PROBLEM
Every entry is to be transcribed as it stands. Images stay out.

── DATA FOR THE TASK

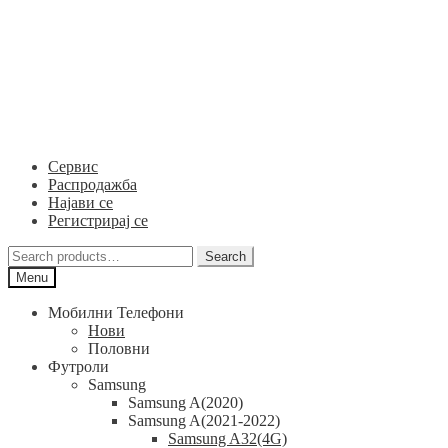
Skip
Skip
to
to
navigation
content
Сервис
Распродажба
Најави се
Регистрирај се
Search
Search
for:
Menu
Мобилни Телефони
Нови
Половни
Футроли
Samsung
Samsung A(2020)
Samsung A(2021-2022)
Samsung A32(4G)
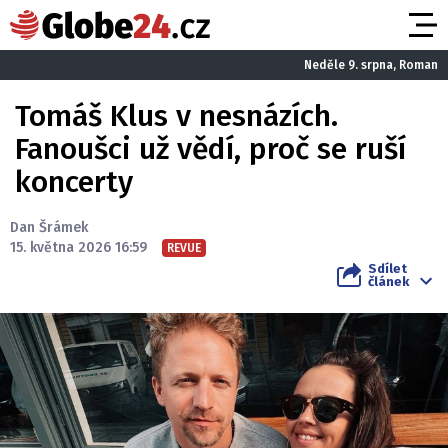
Neděle 9. srpna, Roman
Tomáš Klus v nesnázích.
Fanoušci už vědí, proč se ruší
koncerty
Dan Šrámek
15. května 2026 16:59
REVUE
Sdílet
článek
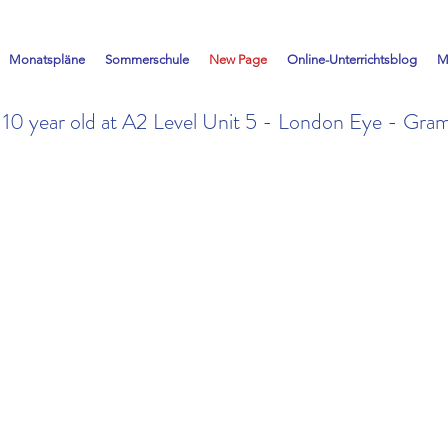
Monatspläne
Sommerschule
New Page
Online-Unterrichtsblog
M
a 10 year old at A2 Level Unit 5 - London Eye - Gr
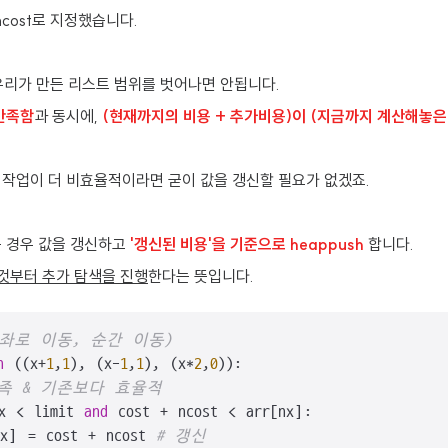
ncost로 지정했습니다.
우리가 만든 리스트 범위를 벗어나면 안됩니다.
 만족함
과 동시에,
(
현재까지의 비용 + 추가비용)이 (지금까지 계산해놓은
 작업이 더 비효율적이라면 굳이 값을 갱신할 필요가 없겠죠.
는 경우 값을 갱신하고
'갱신된 비용'을 기준으로 heappush
합니다.
것부터 추가 탐색을 진행
한다는 뜻입니다.
 좌로 이동, 순간 이동)
n
 ((x+
1
,
1
), (x-
1
,
1
), (x*
2
,
0
)):

만족 & 기존보다 효율적
x < limit 
and
 cost + ncost < arr[nx]:

x] = cost + ncost 
# 갱신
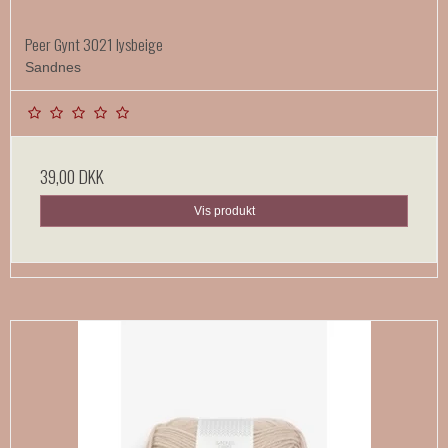
Peer Gynt 3021 lysbeige
Sandnes
39,00 DKK
Vis produkt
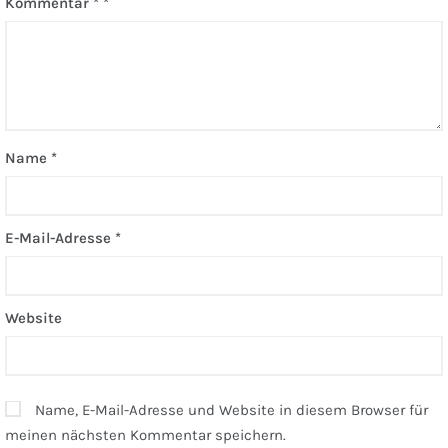
Kommentar
*
Name
*
E-Mail-Adresse
*
Website
Name, E-Mail-Adresse und Website in diesem Browser für
meinen nächsten Kommentar speichern.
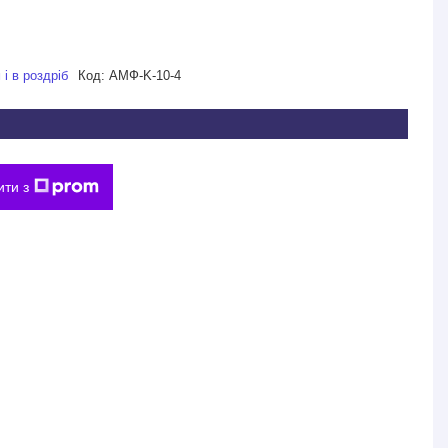
і в роздріб
Код:
АМФ-K-10-4
ити з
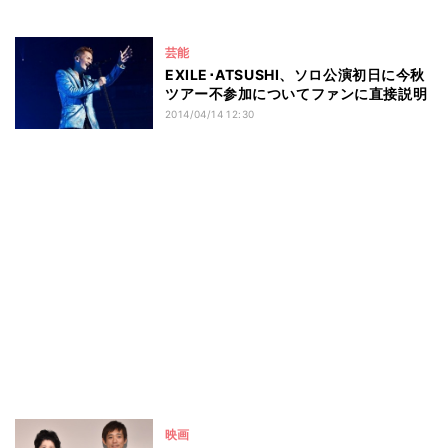
芸能
EXILE･ATSUSHI、ソロ公演初日に今秋
ツアー不参加についてファンに直接説明
2014/04/14 12:30
映画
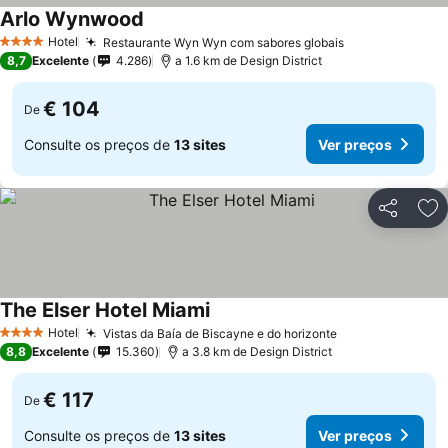
Arlo Wynwood
Hotel
Restaurante Wyn Wyn com sabores globais
4 Estrelas
8,7
Excelente
4.286
a 1.6 km de Design District
€ 104
De
Consulte os preços de
13 sites
Ver preços
Partilhar
Ad
The Elser Hotel Miami
Hotel
Vistas da Baía de Biscayne e do horizonte
4 Estrelas
8,8
Excelente
15.360
a 3.8 km de Design District
€ 117
De
Consulte os preços de
13 sites
Ver preços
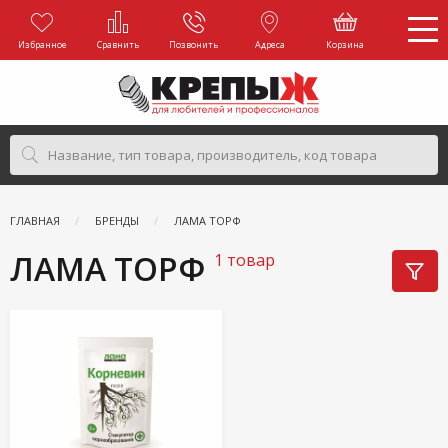
Избранное
Сравнить
Позвонить
Адреса
Корзина
ГЛАВНАЯ
БРЕНДЫ
ЛАМА ТОРФ
ЛАМА ТОРФ
1 товар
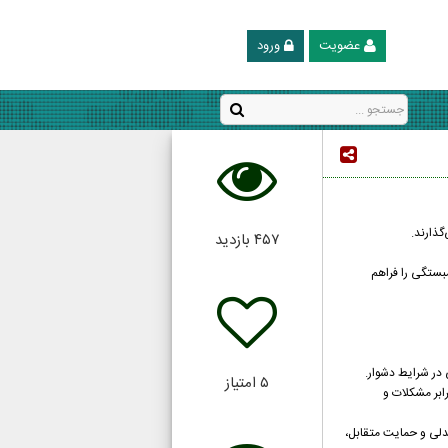
عضویت
ورود
گذارند.
۴۵۷
بازدید
مبستگی را فراهم
 در شرایط دشوار.
۵
امتیاز
رابر مشکلات و
مدلی و حمایت متقابل،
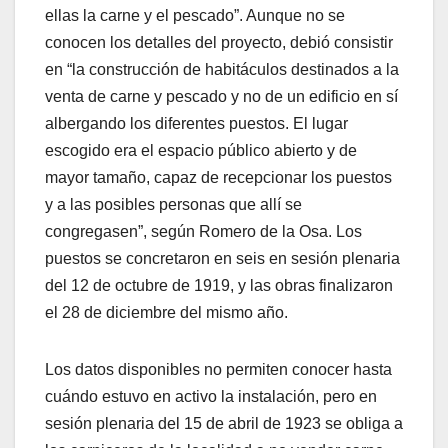
ellas la carne y el pescado”. Aunque no se
conocen los detalles del proyecto, debió consistir
en “la construcción de habitáculos destinados a la
venta de carne y pescado y no de un edificio en sí
albergando los diferentes puestos. El lugar
escogido era el espacio público abierto y de
mayor tamaño, capaz de recepcionar los puestos
y a las posibles personas que allí se
congregasen”, según Romero de la Osa. Los
puestos se concretaron en seis en sesión plenaria
del 12 de octubre de 1919, y las obras finalizaron
el 28 de diciembre del mismo año.
Los datos disponibles no permiten conocer hasta
cuándo estuvo en activo la instalación, pero en
sesión plenaria del 15 de abril de 1923 se obliga a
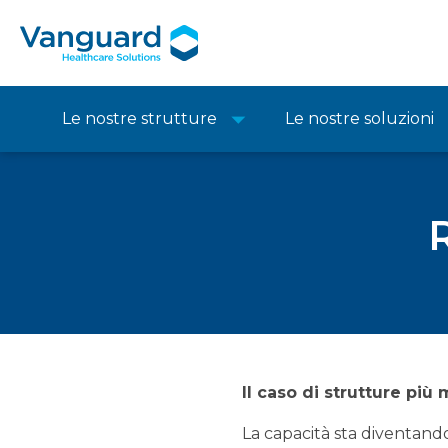
Le nostre strutture
Le nostre soluzioni
Il caso di strutture più
La capacità sta diventando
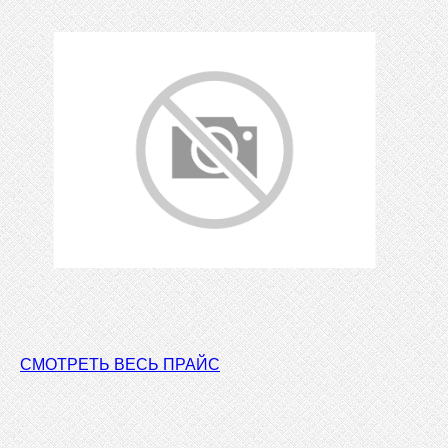
СМОТРЕТЬ ВЕСЬ ПРАЙС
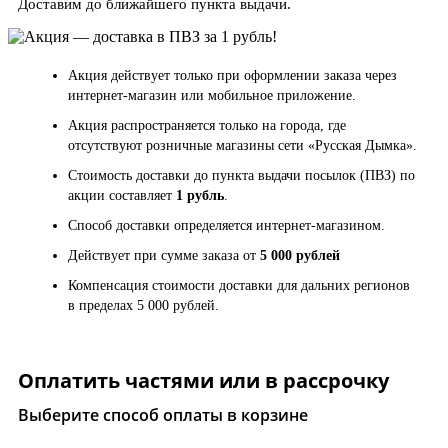
Доставим до ближайшего пункта выдачи.
Акция действует только при оформлении заказа через
интернет-магазин или мобильное приложение.
Акция распространяется только на города, где
отсутствуют розничные магазины сети «Русская Дымка».
Стоимость доставки до пункта выдачи посылок (ПВЗ) по
акции составляет
1 рубль
.
Способ доставки определяется интернет-магазином.
Действует при сумме заказа от
5 000 рублей
Компенсация стоимости доставки для дальних регионов
в пределах 5 000 рублей.
Оплатить частями или в рассрочку
Выберите способ оплаты в корзине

────

ANSWER TO THIS EXERCISE
Skip
Skip
to
to
navigation
content
Сервис
Распродажба
Најави се
Регистрирај се
Search
Search
for:
Menu
Мобилни Телефони
Нови
Половни
Футроли
Samsung
Samsung A(2020)
Samsung A(2021-2022)
Samsung A32(4G)
Neděle 9. srpna, Roman
Tomáš Klus v nesnázích.
Fanoušci už vědí, proč se ruší
koncerty
Dan Šrámek
15. května 2026 16:59
REVUE
Sdílet
článek
Monatspläne
Sommerschule
New Page
Online-Unterrichtsblog
M
a 10 year old at A2 Level Unit 5 - London Eye - Gr
ncost로 지정했습니다.
우리가 만든 리스트 범위를 벗어나면 안됩니다.
 만족함
과 동시에,
(
현재까지의 비용 + 추가비용)이 (지금까지 계산해놓은
 작업이 더 비효율적이라면 굳이 값을 갱신할 필요가 없겠죠.
는 경우 값을 갱신하고
'갱신된 비용'을 기준으로 heappush
합니다.
것부터 추가 탐색을 진행
한다는 뜻입니다.
 좌로 이동, 순간 이동)
n
 ((x+
1
,
1
), (x-
1
,
1
), (x*
2
,
0
)):

만족 & 기존보다 효율적
x < limit 
and
 cost + ncost < arr[nx]:

x] = cost + ncost 
# 갱신
Peer Gynt 3021 lysbeige
Sandnes
39,00 DKK
Vis produkt
Kommentar
*
Name
*
E-Mail-Adresse
*
Website
Name, E-Mail-Adresse und Website in diesem Browser für
meinen nächsten Kommentar speichern.
і в роздріб
Код:
АМФ-K-10-4
ити з
芸能
EXILE･ATSUSHI、ソロ公演初日に今秋
ツアー不参加についてファンに直接説明
2014/04/14 12:30
映画
Arlo Wynwood
Hotel
Restaurante Wyn Wyn com sabores globais
4 Estrelas
8,7
Excelente
4.286
a 1.6 km de Design District
€ 104
De
Consulte os preços de
13 sites
Ver preços
Partilhar
Ad
The Elser Hotel Miami
Hotel
Vistas da Baía de Biscayne e do horizonte
4 Estrelas
8,8
Excelente
15.360
a 3.8 km de Design District
€ 117
De
Consulte os preços de
13 sites
Ver preços
Избранное
Сравнить
Позвонить
Адреса
Корзина
ГЛАВНАЯ
БРЕНДЫ
ЛАМА ТОРФ
ЛАМА ТОРФ
1 товар
عضویت
ورود
گذارند.
۴۵۷
بازدید
مبستگی را فراهم
 در شرایط دشوار.
۵
امتیاز
رابر مشکلات و
مدلی و حمایت متقابل،
ellas la carne y el pescado”. Aunque no se
conocen los detalles del proyecto, debió consistir
en “la construcción de habitáculos destinados a la
venta de carne y pescado y no de un edificio en sí
albergando los diferentes puestos. El lugar
escogido era el espacio público abierto y de
mayor tamaño, capaz de recepcionar los puestos
y a las posibles personas que allí se
congregasen”, según Romero de la Osa. Los
puestos se concretaron en seis en sesión plenaria
del 12 de octubre de 1919, y las obras finalizaron
el 28 de diciembre del mismo año.
Los datos disponibles no permiten conocer hasta
cuándo estuvo en activo la instalación, pero en
sesión plenaria del 15 de abril de 1923 se obliga a
Le nostre strutture
Le nostre soluzioni
Il caso di strutture più
La capacità sta diventando
СМОТРЕТЬ ВЕСЬ ПРАЙС
Доставим до ближайшего пункта выдачи.
Акция действует только при оформлении заказа через
интернет-магазин или мобильное приложение.
Акция распространяется только на города, где
отсутствуют розничные магазины сети «Русская Дымка».
Стоимость доставки до пункта выдачи посылок (ПВЗ) по
акции составляет
1 рубль
.
Способ доставки определяется интернет-магазином.
Действует при сумме заказа от
5 000 рублей
Компенсация стоимости доставки для дальних регионов
в пределах 5 000 рублей.
Оплатить частями или в рассрочку
Выберите способ оплаты в корзине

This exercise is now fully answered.